Clark-Jackson describes having a strange feeling in her bones, a common experience that most of us have likely encountered. “I recently had a gut feeling to remain on a specific road instead of following my phone’s navigation system. The app, which is usually pretty accurate, directed me to take a different exit, but my inner self insisted on staying the course. ‘I’ve always taken this route to get here.’ This time, I listened to my inner voice. But I ended up being an entire hour late for a very important appointment,” she says.

How to tap into the link between intuition and self-care.
If trusting our intuition can be beneficial, how then do we maximize using it to make better decisions? And how can we best combine intuition with logical thinking, which also has a key place in decision-making?

“Intuition starts with the self, so trusting your intuition is one of the highest forms of self-care that we as Black women can practice,” notes Tanisha Hill-Jarrett, neuropsychologist and assistant professor at the University of South Florida.

In order to effectively listen to your inner voice, Perry recommends removing the factors that are not making you well.
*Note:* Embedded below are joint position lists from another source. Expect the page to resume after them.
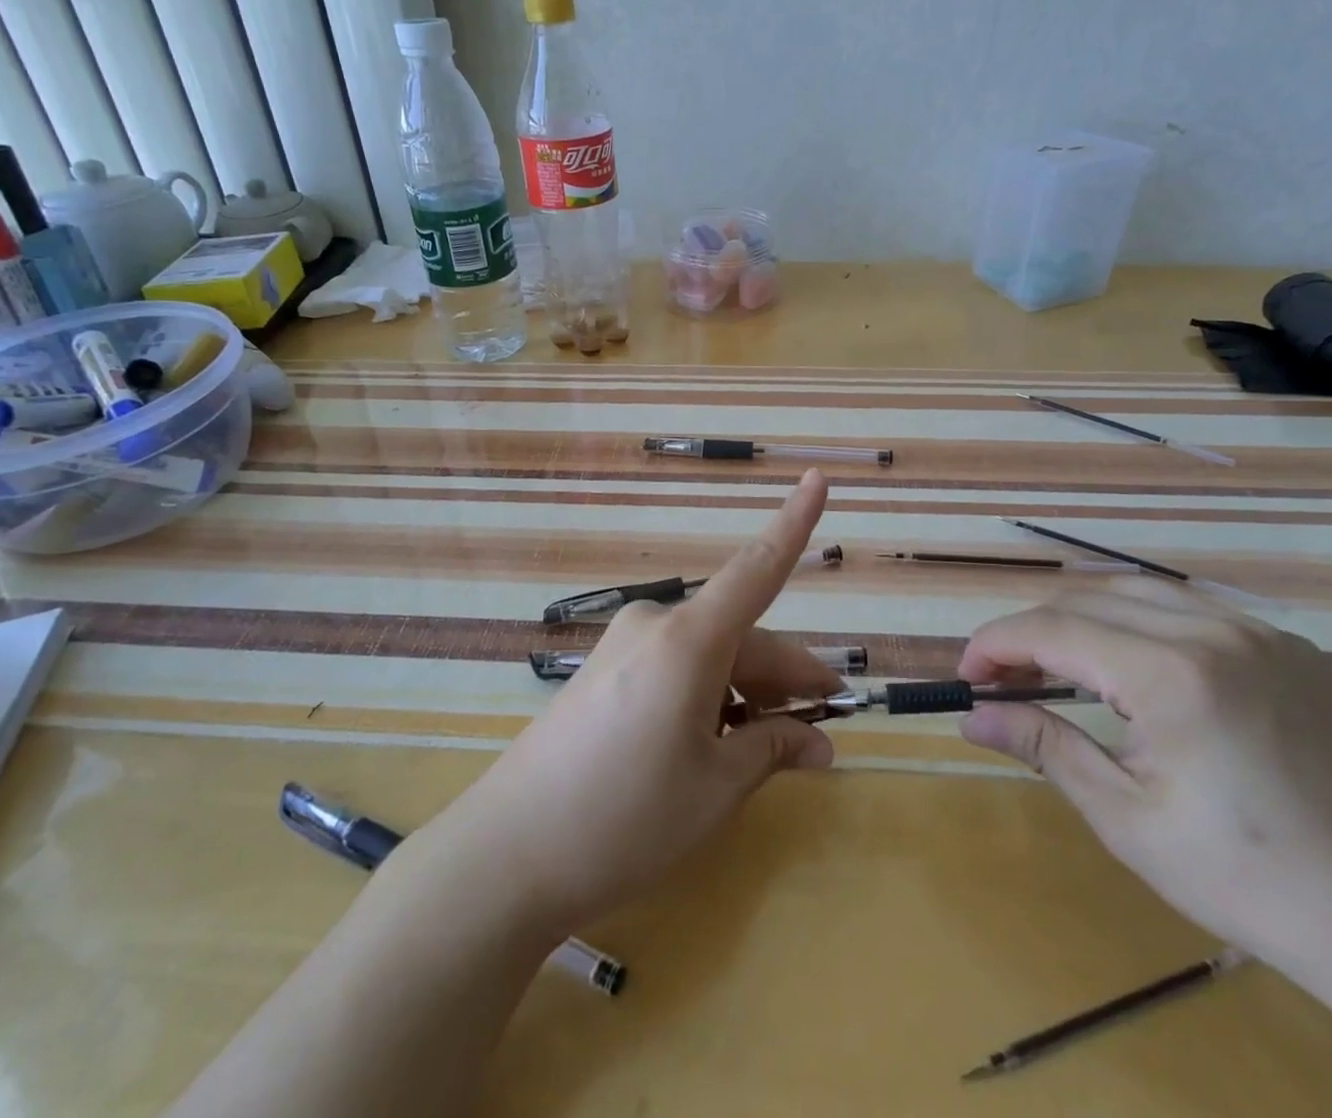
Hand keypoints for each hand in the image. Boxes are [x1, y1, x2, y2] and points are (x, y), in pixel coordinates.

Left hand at [439, 469, 840, 933]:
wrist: (507, 853)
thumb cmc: (626, 818)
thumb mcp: (715, 789)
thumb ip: (773, 749)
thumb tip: (819, 743)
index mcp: (689, 638)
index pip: (758, 568)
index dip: (794, 522)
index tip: (817, 479)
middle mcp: (656, 624)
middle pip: (741, 635)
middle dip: (786, 676)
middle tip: (824, 723)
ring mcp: (625, 645)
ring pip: (710, 654)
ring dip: (748, 691)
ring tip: (774, 746)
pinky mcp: (605, 670)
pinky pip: (676, 667)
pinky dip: (709, 695)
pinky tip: (720, 741)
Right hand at [957, 577, 1331, 978]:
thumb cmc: (1244, 876)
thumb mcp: (1125, 818)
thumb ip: (1042, 746)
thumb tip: (971, 716)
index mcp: (1172, 676)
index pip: (1052, 629)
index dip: (995, 644)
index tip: (968, 677)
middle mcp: (1213, 631)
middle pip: (1084, 601)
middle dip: (1030, 633)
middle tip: (1004, 679)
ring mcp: (1257, 631)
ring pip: (1131, 592)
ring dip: (1078, 620)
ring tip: (1056, 667)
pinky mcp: (1285, 644)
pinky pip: (1186, 608)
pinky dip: (1136, 623)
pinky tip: (1130, 667)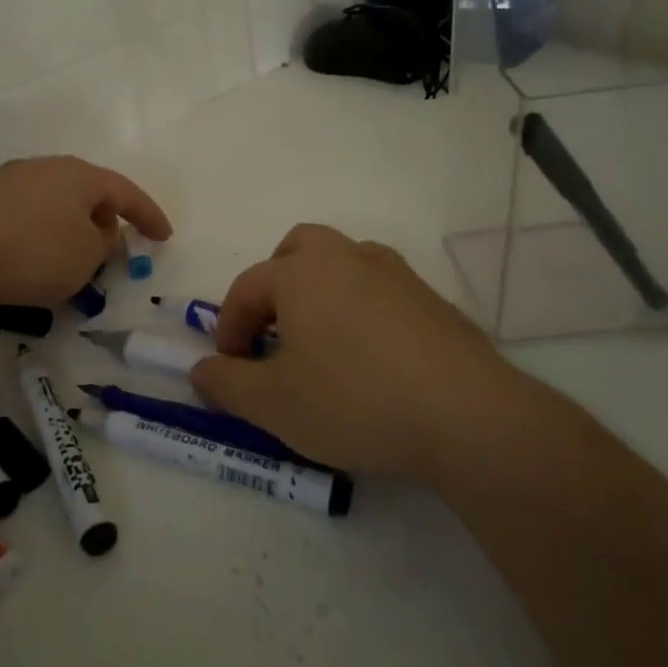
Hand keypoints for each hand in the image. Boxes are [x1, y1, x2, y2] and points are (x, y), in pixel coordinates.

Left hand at [0, 156, 171, 314]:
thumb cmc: (32, 251)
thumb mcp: (85, 256)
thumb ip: (103, 244)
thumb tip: (97, 233)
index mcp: (77, 175)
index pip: (125, 191)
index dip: (149, 215)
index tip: (164, 237)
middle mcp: (43, 170)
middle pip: (85, 194)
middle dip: (104, 222)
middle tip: (113, 251)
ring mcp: (6, 185)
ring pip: (52, 208)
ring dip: (69, 234)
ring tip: (71, 266)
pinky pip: (24, 222)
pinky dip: (38, 241)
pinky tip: (30, 268)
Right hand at [191, 224, 515, 481]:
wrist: (466, 415)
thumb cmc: (354, 400)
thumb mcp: (273, 404)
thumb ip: (226, 384)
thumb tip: (201, 370)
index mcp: (303, 271)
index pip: (248, 287)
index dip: (229, 326)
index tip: (230, 367)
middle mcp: (348, 257)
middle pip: (298, 250)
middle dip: (276, 286)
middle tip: (274, 332)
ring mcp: (396, 274)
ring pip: (343, 266)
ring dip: (320, 295)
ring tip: (321, 347)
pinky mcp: (433, 300)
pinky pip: (379, 292)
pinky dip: (361, 312)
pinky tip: (371, 361)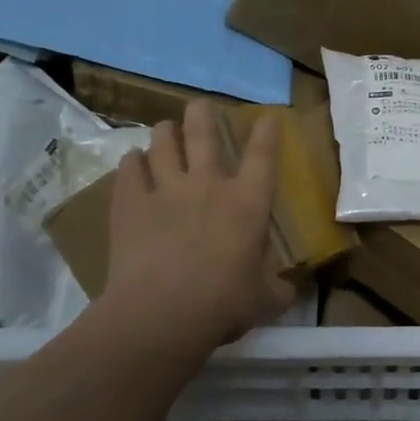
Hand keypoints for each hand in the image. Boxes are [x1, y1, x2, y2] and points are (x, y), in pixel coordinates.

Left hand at [99, 99, 295, 355]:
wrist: (160, 314)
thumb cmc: (224, 303)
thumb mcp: (265, 300)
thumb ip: (279, 289)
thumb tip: (291, 289)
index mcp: (248, 202)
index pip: (263, 156)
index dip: (267, 133)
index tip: (268, 117)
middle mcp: (208, 185)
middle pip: (203, 135)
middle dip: (202, 115)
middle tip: (200, 106)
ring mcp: (165, 191)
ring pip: (163, 144)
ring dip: (165, 133)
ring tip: (165, 130)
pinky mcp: (129, 205)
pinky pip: (129, 171)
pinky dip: (132, 162)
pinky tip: (133, 160)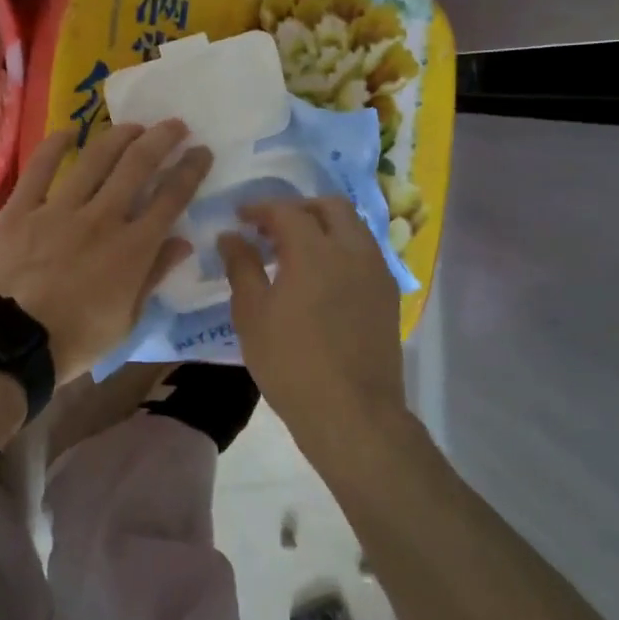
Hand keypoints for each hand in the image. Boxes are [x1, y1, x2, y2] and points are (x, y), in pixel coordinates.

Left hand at [0, 123, 211, 381]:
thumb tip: (183, 242)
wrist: (12, 344)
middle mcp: (102, 218)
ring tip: (133, 125)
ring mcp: (59, 209)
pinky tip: (69, 131)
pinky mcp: (22, 209)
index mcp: (133, 248)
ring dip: (119, 136)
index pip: (171, 198)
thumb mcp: (127, 319)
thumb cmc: (76, 340)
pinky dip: (55, 145)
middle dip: (161, 139)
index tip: (201, 151)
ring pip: (95, 159)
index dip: (190, 170)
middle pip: (138, 166)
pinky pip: (40, 168)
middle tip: (174, 125)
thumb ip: (154, 275)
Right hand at [218, 197, 405, 437]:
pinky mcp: (388, 294)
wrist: (352, 413)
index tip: (240, 217)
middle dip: (298, 208)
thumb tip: (231, 236)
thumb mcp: (252, 314)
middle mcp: (352, 250)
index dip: (260, 208)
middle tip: (271, 228)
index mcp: (315, 251)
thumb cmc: (291, 363)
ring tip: (295, 251)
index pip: (287, 210)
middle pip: (329, 206)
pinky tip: (321, 276)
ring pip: (352, 226)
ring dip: (323, 226)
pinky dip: (340, 247)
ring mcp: (376, 271)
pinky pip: (364, 252)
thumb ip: (241, 266)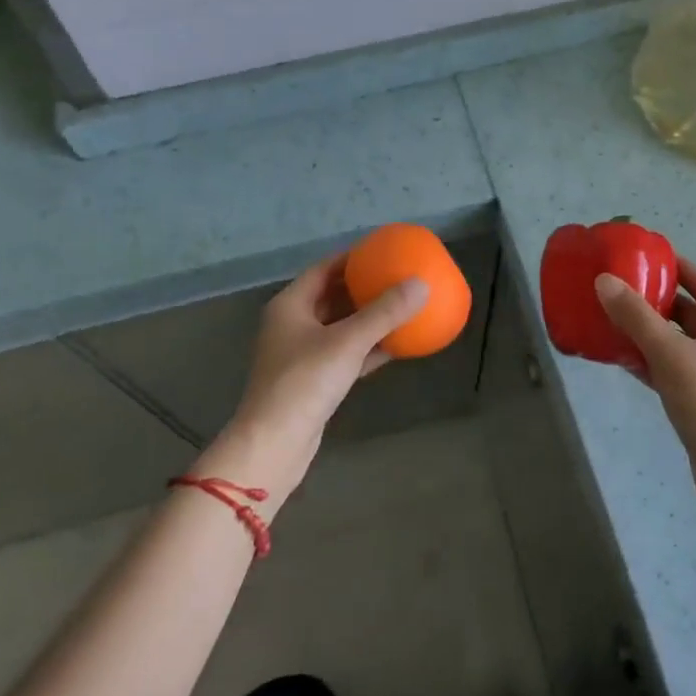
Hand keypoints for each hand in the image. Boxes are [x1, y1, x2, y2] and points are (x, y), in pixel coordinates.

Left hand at [210, 254, 428, 498]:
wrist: (274, 445)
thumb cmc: (304, 382)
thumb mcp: (347, 342)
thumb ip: (384, 312)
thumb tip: (421, 284)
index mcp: (290, 305)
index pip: (324, 268)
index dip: (353, 257)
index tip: (384, 250)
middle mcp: (293, 324)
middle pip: (332, 296)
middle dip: (364, 286)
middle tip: (398, 276)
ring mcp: (302, 354)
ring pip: (341, 326)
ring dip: (369, 317)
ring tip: (403, 305)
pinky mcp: (315, 380)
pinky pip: (346, 353)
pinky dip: (369, 347)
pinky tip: (398, 344)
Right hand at [594, 257, 695, 484]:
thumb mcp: (669, 354)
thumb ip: (636, 316)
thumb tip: (604, 280)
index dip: (673, 266)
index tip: (642, 256)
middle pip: (685, 309)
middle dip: (653, 298)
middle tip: (618, 288)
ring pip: (675, 339)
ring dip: (646, 329)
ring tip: (612, 319)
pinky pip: (670, 365)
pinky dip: (648, 358)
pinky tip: (621, 357)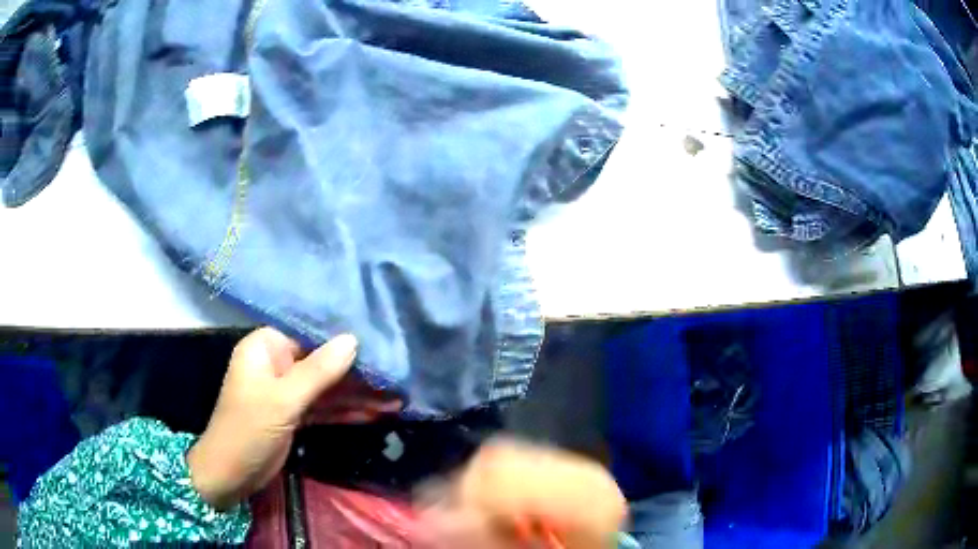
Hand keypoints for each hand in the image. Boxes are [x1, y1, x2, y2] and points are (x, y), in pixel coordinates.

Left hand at [187, 327, 389, 509]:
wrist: (230, 473)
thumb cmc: (249, 428)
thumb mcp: (283, 400)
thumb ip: (319, 371)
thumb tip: (353, 339)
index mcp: (266, 348)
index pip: (310, 335)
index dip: (343, 339)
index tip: (379, 341)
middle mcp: (277, 364)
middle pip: (322, 362)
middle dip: (356, 372)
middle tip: (395, 376)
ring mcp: (287, 391)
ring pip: (327, 388)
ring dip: (357, 394)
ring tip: (396, 396)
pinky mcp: (295, 414)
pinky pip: (324, 407)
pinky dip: (346, 411)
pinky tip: (376, 412)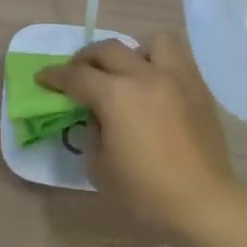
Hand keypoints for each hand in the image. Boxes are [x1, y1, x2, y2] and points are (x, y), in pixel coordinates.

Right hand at [36, 33, 244, 241]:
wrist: (203, 204)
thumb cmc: (145, 192)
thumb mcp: (99, 167)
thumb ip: (92, 134)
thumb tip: (98, 119)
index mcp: (115, 96)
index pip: (76, 76)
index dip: (54, 76)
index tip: (43, 78)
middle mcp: (144, 76)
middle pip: (108, 49)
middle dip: (86, 59)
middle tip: (78, 74)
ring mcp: (176, 79)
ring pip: (152, 42)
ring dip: (133, 53)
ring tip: (128, 74)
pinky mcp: (199, 90)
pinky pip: (179, 60)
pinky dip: (161, 65)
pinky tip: (155, 89)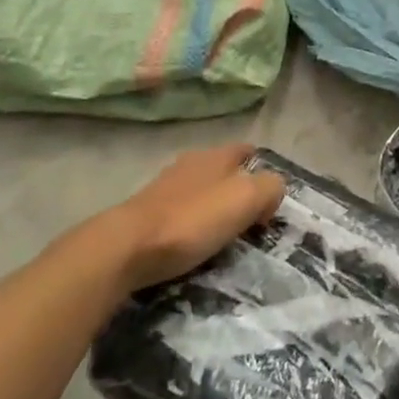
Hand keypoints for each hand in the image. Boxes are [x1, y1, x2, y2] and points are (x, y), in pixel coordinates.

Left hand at [108, 145, 286, 290]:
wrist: (126, 248)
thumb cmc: (192, 220)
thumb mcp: (245, 198)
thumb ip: (269, 187)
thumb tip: (271, 193)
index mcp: (215, 155)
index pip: (247, 150)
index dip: (263, 168)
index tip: (272, 198)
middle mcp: (190, 164)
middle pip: (224, 171)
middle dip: (239, 190)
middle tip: (254, 221)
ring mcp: (165, 188)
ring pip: (201, 192)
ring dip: (215, 209)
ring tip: (226, 237)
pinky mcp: (146, 214)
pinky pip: (181, 214)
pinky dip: (193, 226)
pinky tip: (195, 245)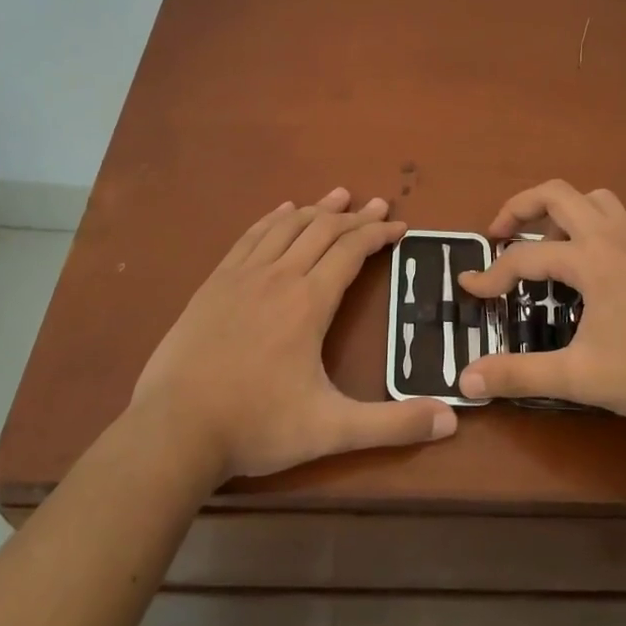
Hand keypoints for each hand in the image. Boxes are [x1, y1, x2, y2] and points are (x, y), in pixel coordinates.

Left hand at [132, 187, 457, 482]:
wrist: (174, 430)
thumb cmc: (256, 426)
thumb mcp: (331, 430)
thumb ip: (392, 424)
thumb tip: (452, 419)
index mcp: (309, 302)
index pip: (352, 251)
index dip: (379, 234)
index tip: (400, 226)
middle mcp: (279, 276)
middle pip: (323, 230)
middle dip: (355, 215)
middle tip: (379, 204)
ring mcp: (242, 276)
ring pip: (287, 226)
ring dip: (317, 208)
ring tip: (339, 195)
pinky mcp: (214, 283)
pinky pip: (250, 236)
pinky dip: (273, 218)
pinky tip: (281, 211)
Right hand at [455, 180, 625, 427]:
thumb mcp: (580, 377)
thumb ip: (520, 374)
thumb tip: (466, 379)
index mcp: (590, 260)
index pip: (526, 257)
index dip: (491, 274)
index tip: (467, 289)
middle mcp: (610, 239)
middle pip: (557, 193)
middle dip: (519, 207)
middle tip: (498, 235)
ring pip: (591, 198)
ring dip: (558, 209)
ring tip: (541, 241)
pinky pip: (610, 217)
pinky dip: (584, 221)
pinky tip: (581, 264)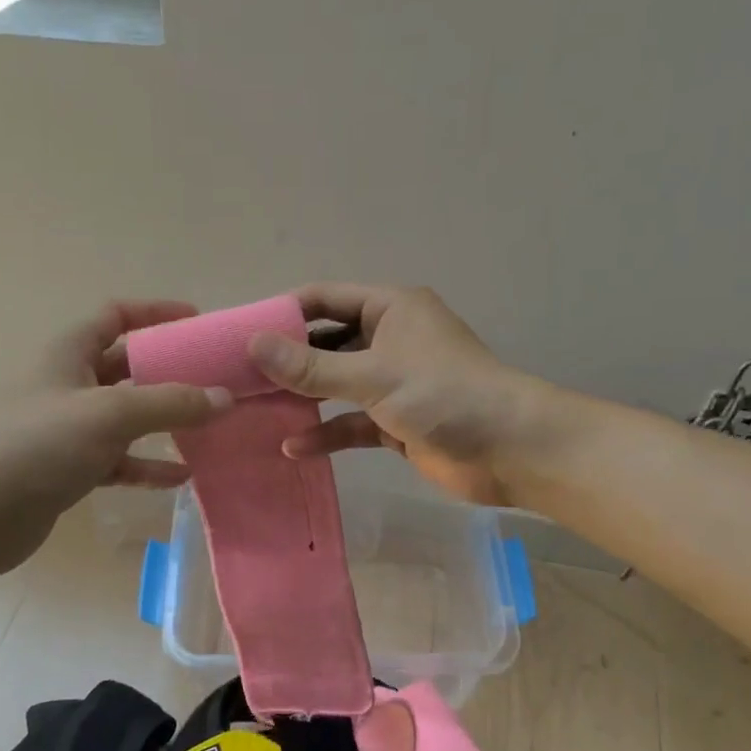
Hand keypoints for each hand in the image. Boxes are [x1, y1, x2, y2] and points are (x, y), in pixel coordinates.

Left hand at [0, 301, 231, 577]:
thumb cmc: (40, 446)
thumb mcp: (110, 415)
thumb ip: (170, 403)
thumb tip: (224, 397)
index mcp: (69, 354)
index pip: (115, 316)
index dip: (155, 313)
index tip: (197, 322)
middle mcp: (69, 385)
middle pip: (127, 367)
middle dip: (170, 371)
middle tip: (215, 379)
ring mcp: (69, 429)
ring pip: (127, 416)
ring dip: (164, 420)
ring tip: (208, 426)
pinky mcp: (70, 468)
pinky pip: (119, 459)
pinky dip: (148, 465)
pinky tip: (182, 476)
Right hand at [247, 284, 539, 505]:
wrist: (511, 451)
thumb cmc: (444, 395)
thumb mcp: (372, 376)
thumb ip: (311, 365)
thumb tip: (253, 344)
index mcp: (390, 309)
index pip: (324, 299)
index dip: (284, 313)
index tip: (240, 334)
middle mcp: (389, 338)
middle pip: (326, 342)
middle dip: (287, 361)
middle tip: (239, 378)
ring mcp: (393, 382)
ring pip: (336, 384)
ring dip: (304, 397)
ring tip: (256, 411)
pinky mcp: (395, 421)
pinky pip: (351, 422)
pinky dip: (327, 432)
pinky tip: (294, 448)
Anxiety, depression and fear often present major roadblocks to intuition. Therefore, promoting wellness through self-care increases our ability to listen. To support this idea, Perry points to practices like meditation, prayer, yoga and deep breathing as those that can be helpful. Being quiet can serve you well. So, too, can using analytics such as quantitative data and research-backed information.

So, you can trust your intuition, but do not solely depend on it. Instead, combine your inner voice with sound details to make decisions.